Could you write out every record below exactly, leaving the pictures out?

> _Records from a dataset_
□ □ □ □

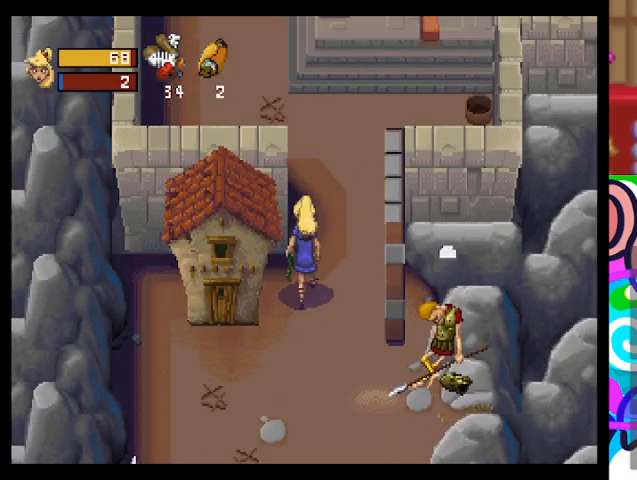
Gameplay with a controller (PlayStation layout); each line is a JSON object with the inputs held at the frame after it. "events" lists button and stick changes between this image and that frame as [ms after this image, input, new state], when the widget could be followed in between. Not read: right_stick.
{"buttons": [], "left_stick": "up", "events": [[333, "left_stick", "up"]]}
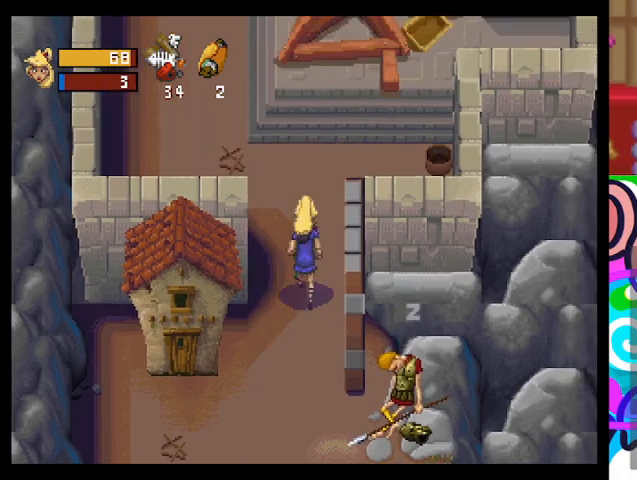
{"buttons": [], "left_stick": "up", "events": []}
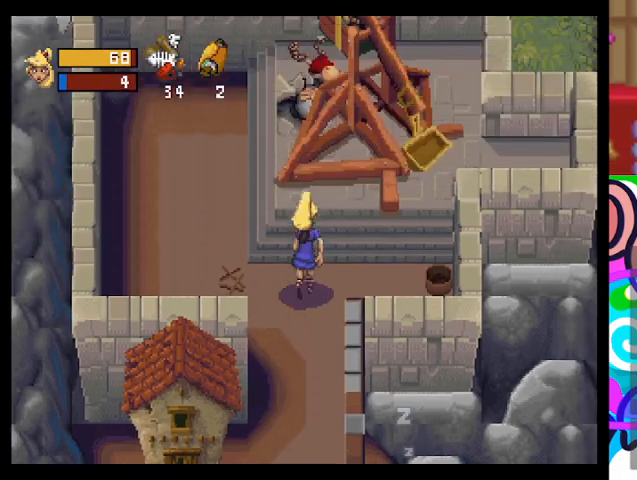
{"buttons": [], "left_stick": "up-right", "events": [[300, "left_stick", "up-right"]]}
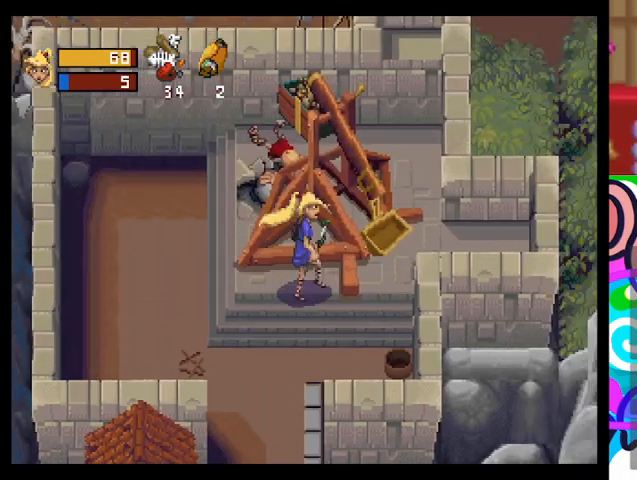
{"buttons": [], "left_stick": "up", "events": [[333, "left_stick", "up"]]}
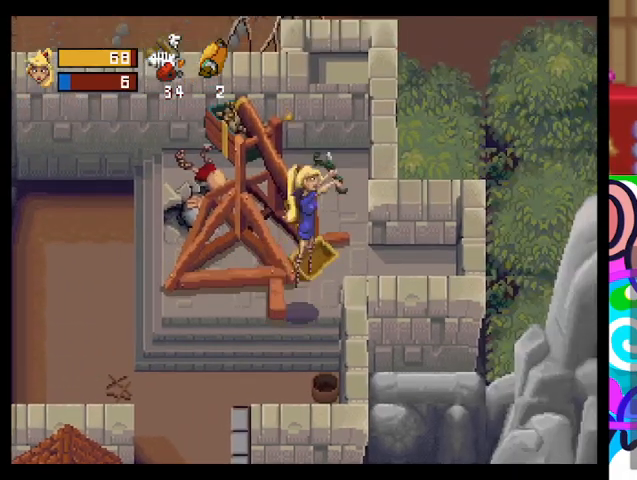
{"buttons": [], "left_stick": "center", "events": [[300, "left_stick", "center"]]}
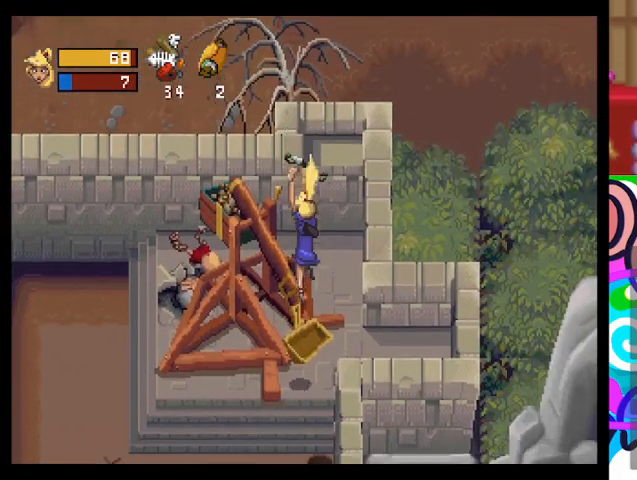
{"buttons": [], "left_stick": "center", "events": []}
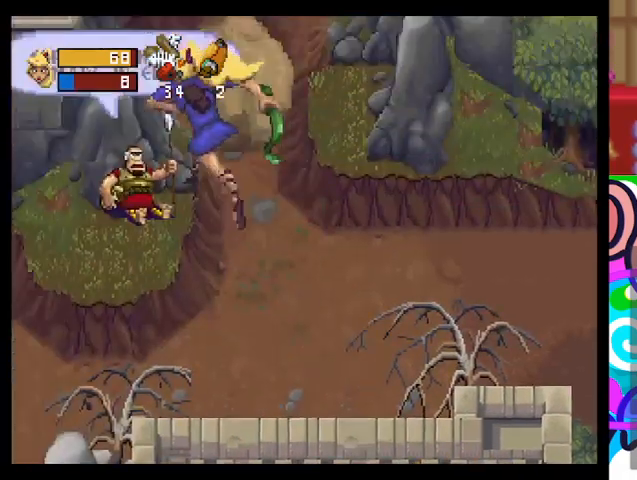
{"buttons": [], "left_stick": "center", "events": []}
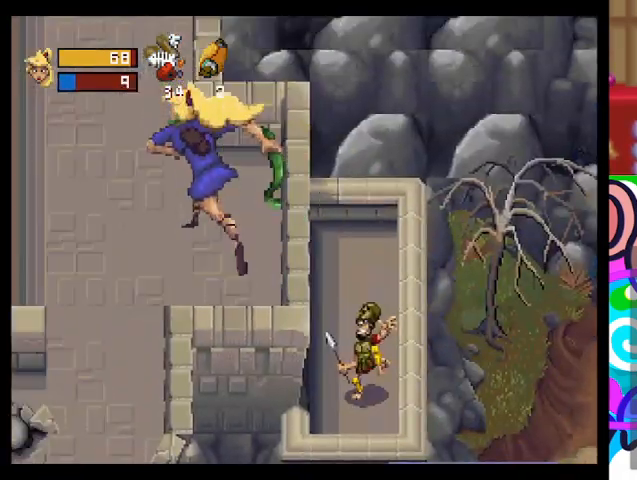
{"buttons": [], "left_stick": "center", "events": []}
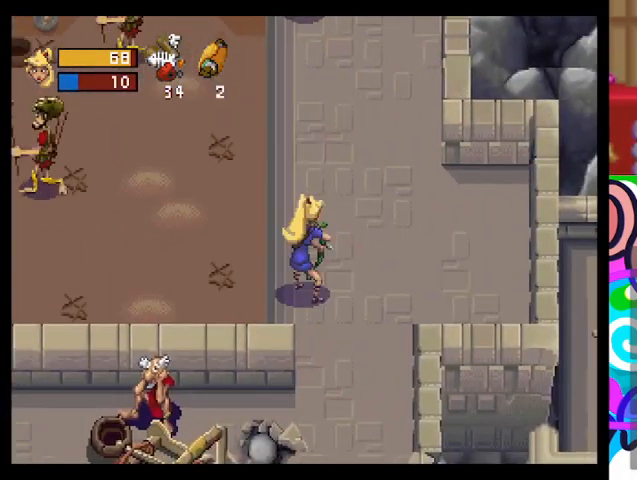
{"buttons": [], "left_stick": "up", "events": [[367, "left_stick", "up"]]}
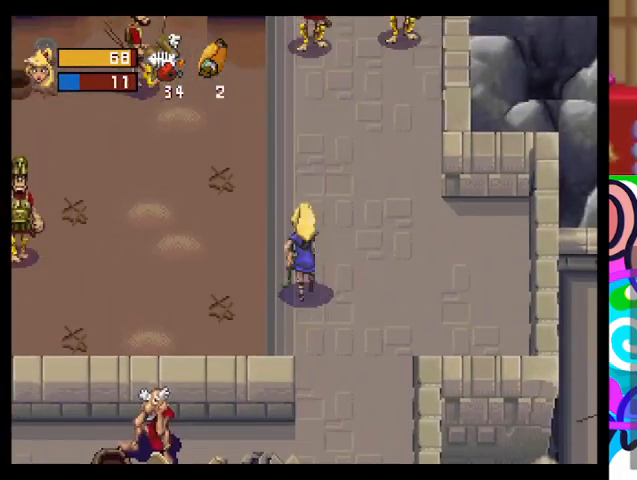
{"buttons": [], "left_stick": "up", "events": [[267, "CROSS", "down"], [367, "CROSS", "up"]]}
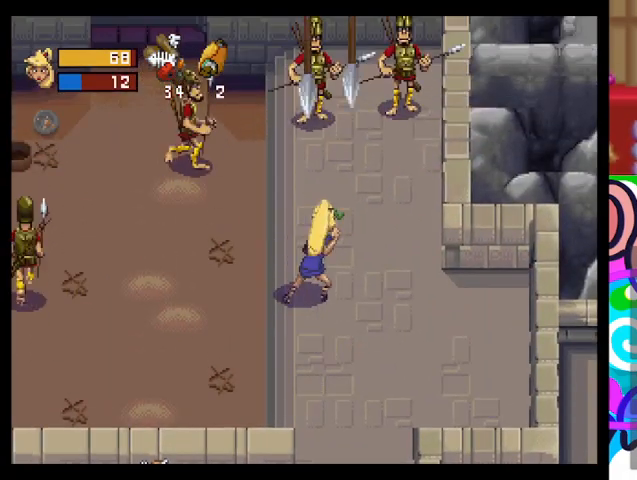
{"buttons": [], "left_stick": "down-right", "events": [[133, "left_stick", "center"], [267, "left_stick", "down-right"]]}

□ □ □ □

> _EXERCISE RESULT_
Gameplay with a controller (PlayStation layout); each line is a JSON object with the inputs held at the frame after it. "events" lists button and stick changes between this image and that frame as [ms after this image, input, new state], when the widget could be followed in between. Not read: right_stick.
{"buttons": [], "left_stick": "up", "events": [[333, "left_stick", "up"]]}
{"buttons": [], "left_stick": "up", "events": []}
{"buttons": [], "left_stick": "up-right", "events": [[300, "left_stick", "up-right"]]}
{"buttons": [], "left_stick": "up", "events": [[333, "left_stick", "up"]]}
{"buttons": [], "left_stick": "center", "events": [[300, "left_stick", "center"]]}
{"buttons": [], "left_stick": "center", "events": []}
{"buttons": [], "left_stick": "center", "events": []}
{"buttons": [], "left_stick": "center", "events": []}
{"buttons": [], "left_stick": "up", "events": [[367, "left_stick", "up"]]}
{"buttons": [], "left_stick": "up", "events": [[267, "CROSS", "down"], [367, "CROSS", "up"]]}
{"buttons": [], "left_stick": "down-right", "events": [[133, "left_stick", "center"], [267, "left_stick", "down-right"]]}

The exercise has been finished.